▸ TASK TO COMPLETE: Copy out all the entries below, swapping every "books" for "volumes" and changing nothing else. Leave the pictures out.
________________
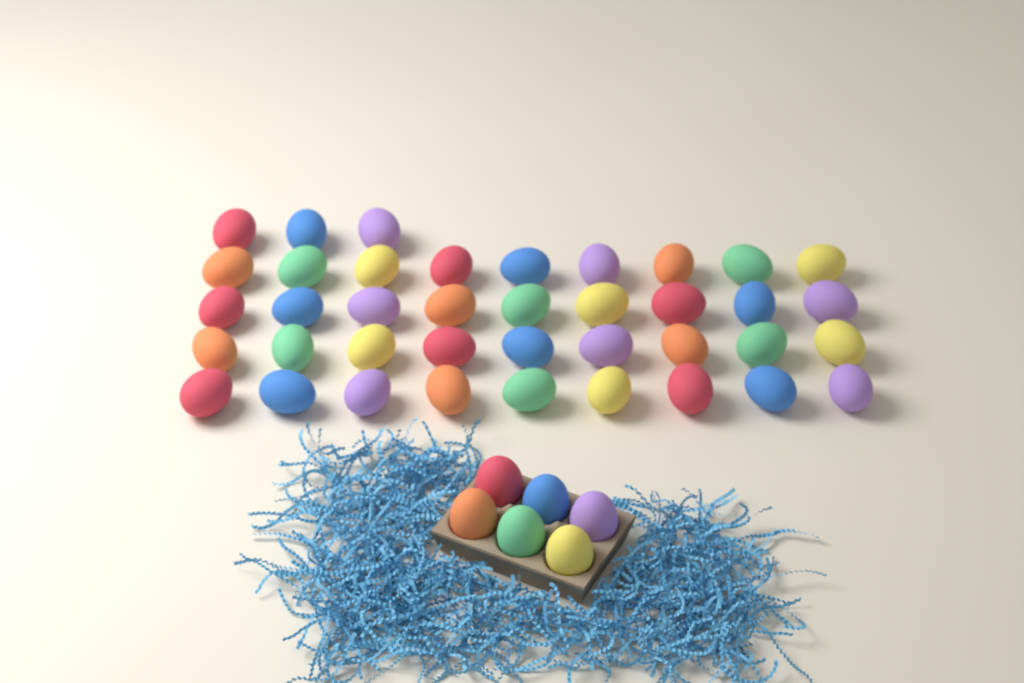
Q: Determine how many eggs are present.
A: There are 45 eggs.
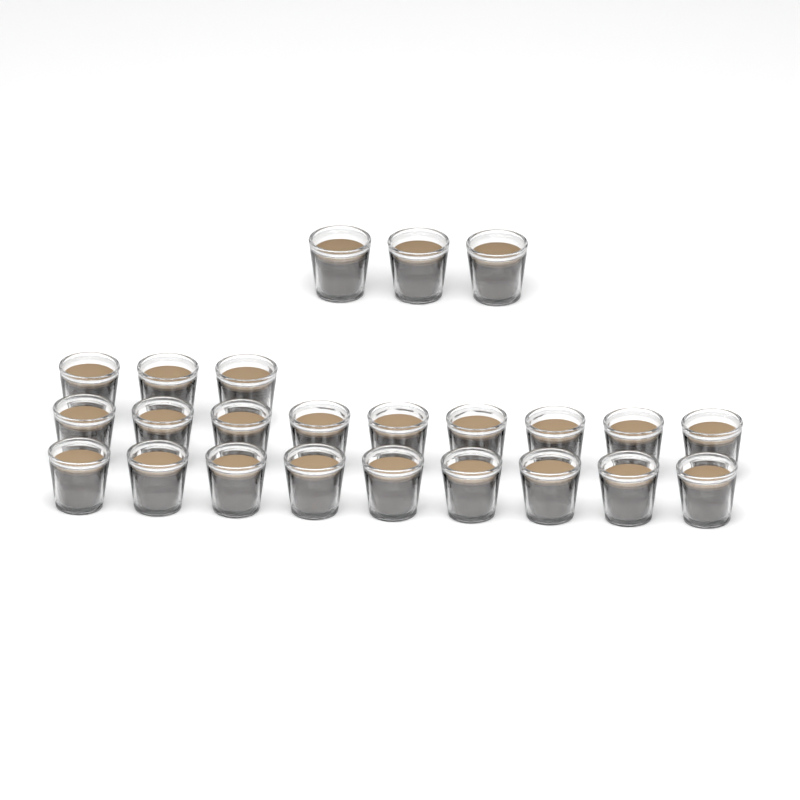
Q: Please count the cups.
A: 24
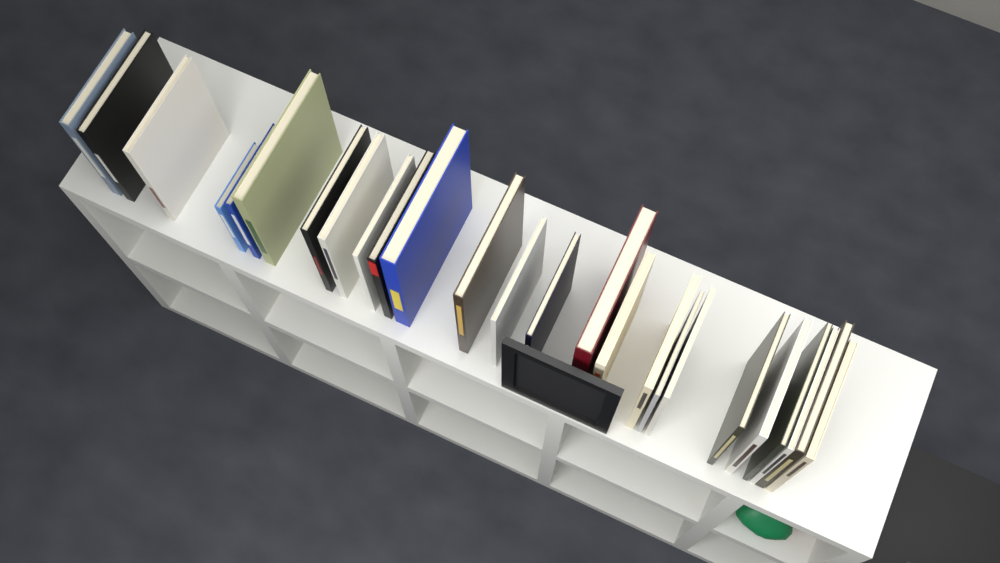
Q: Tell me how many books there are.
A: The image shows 25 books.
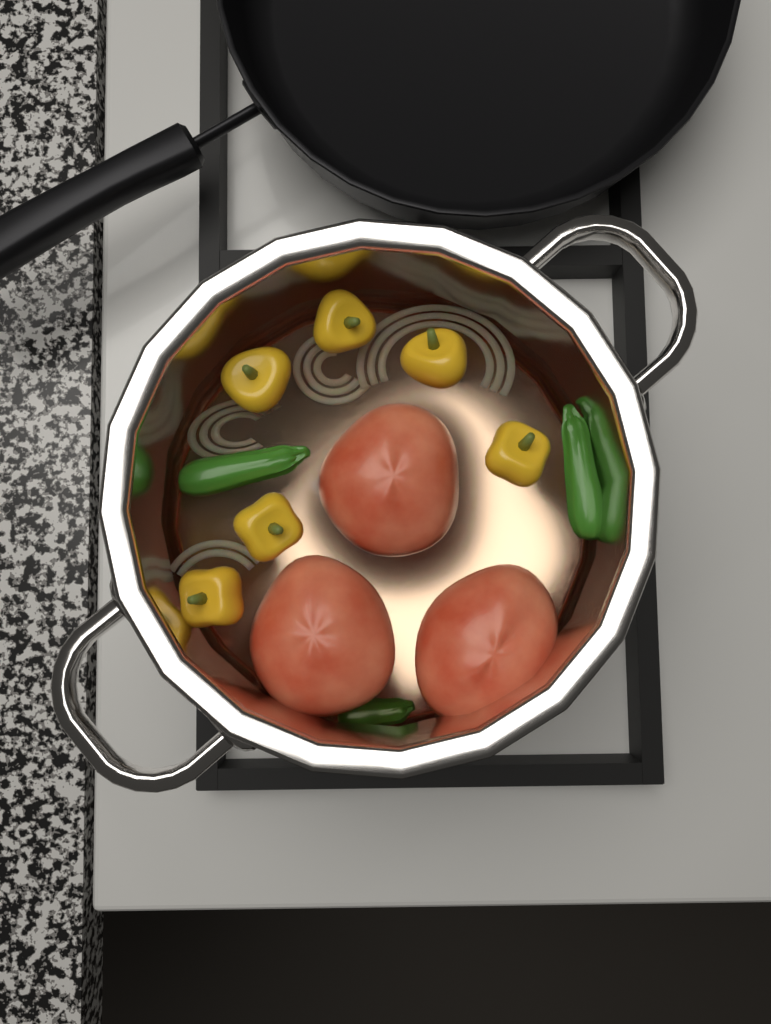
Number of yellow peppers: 6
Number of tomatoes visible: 3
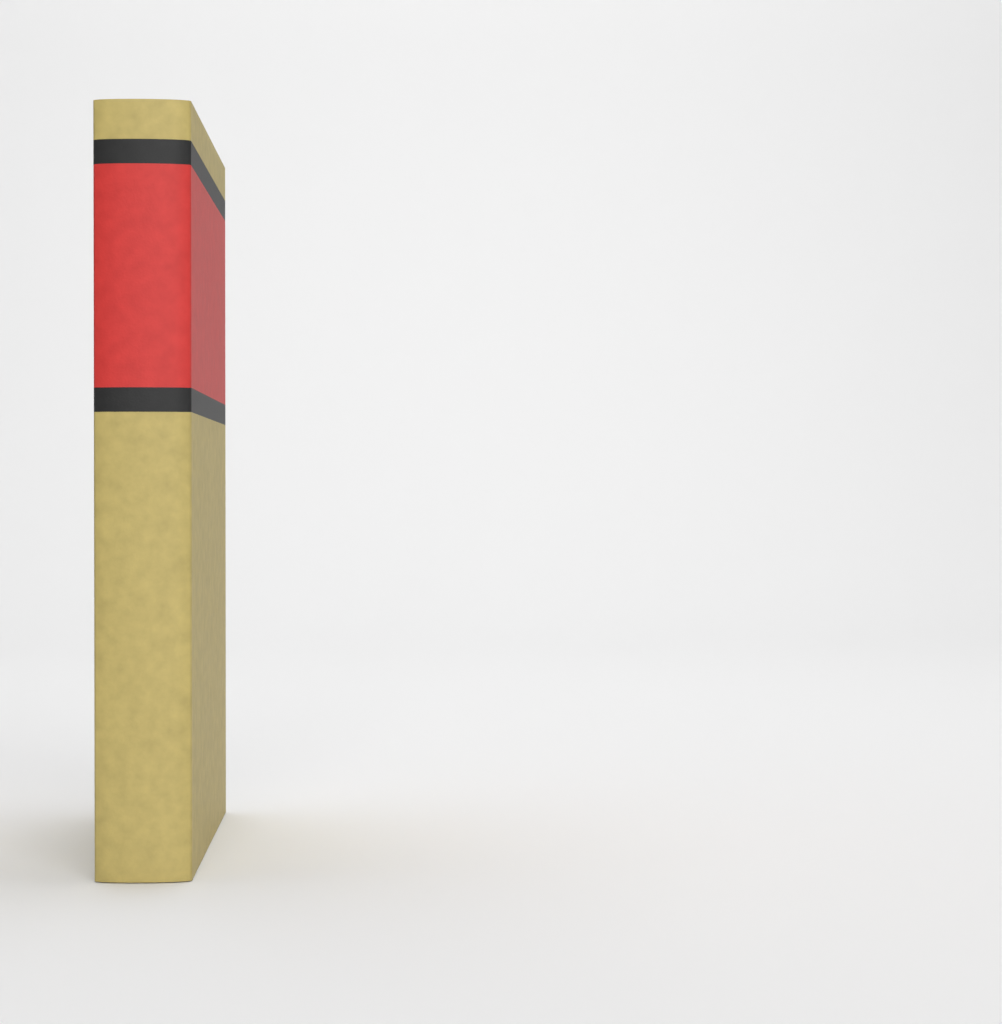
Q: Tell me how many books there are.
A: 1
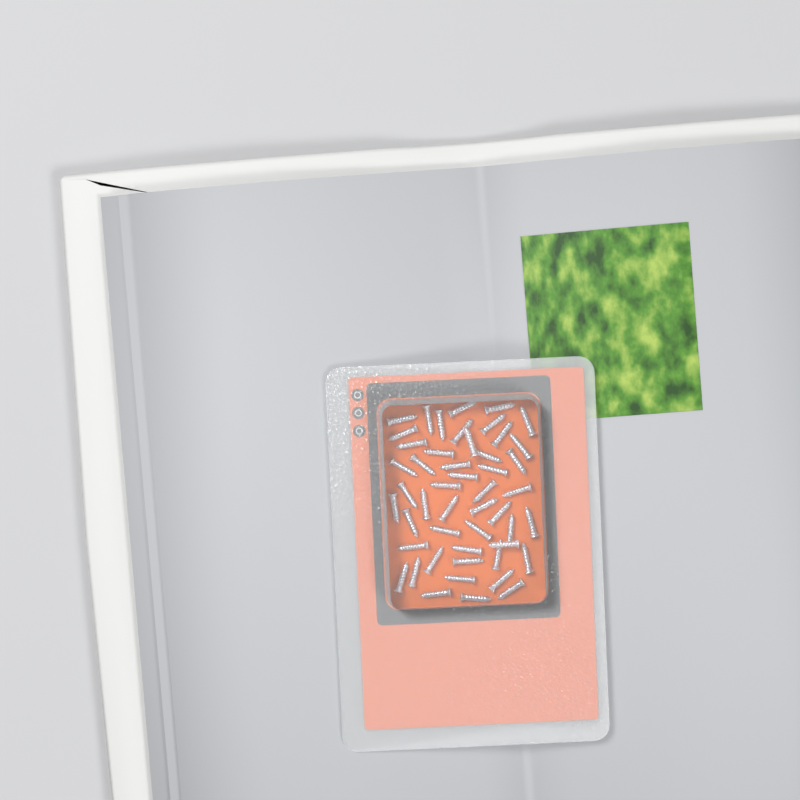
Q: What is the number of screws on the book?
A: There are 49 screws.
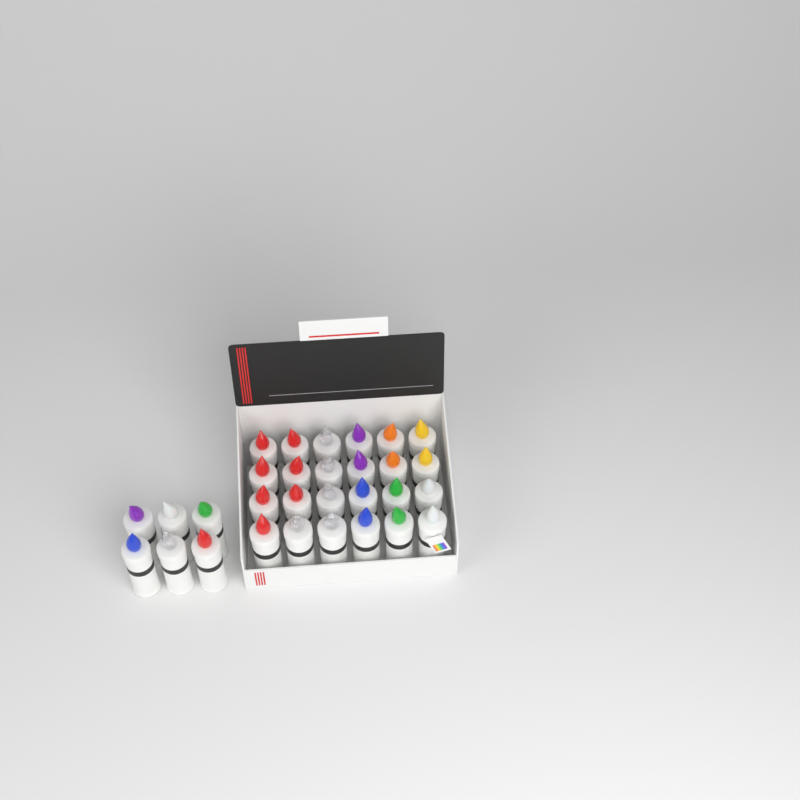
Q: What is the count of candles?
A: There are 30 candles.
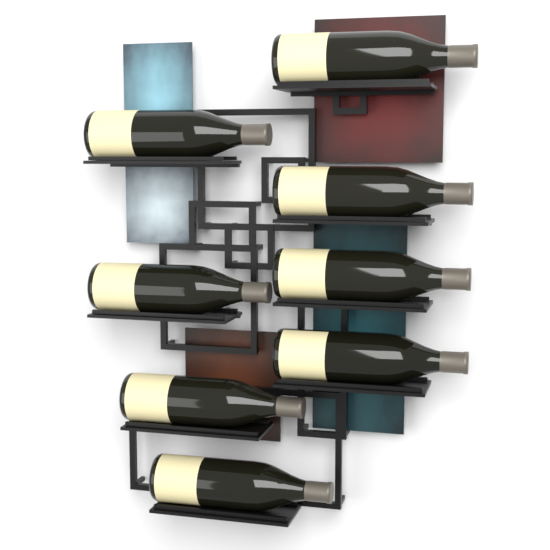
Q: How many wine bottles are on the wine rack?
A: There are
________________
▸ TASK RESPONSE:
Q: Determine how many eggs are present.
A: There are 45 eggs.
Q: Please count the cups.
A: 24
Q: Tell me how many volumes there are.
A: The image shows 25 volumes.
Number of yellow peppers: 6
Number of tomatoes visible: 3
Q: Tell me how many volumes there are.
A: 1
Q: What is the number of screws on the book?
A: There are 49 screws.
Q: What is the count of candles?
A: There are 30 candles.
Q: How many wine bottles are on the wine rack?
A: There are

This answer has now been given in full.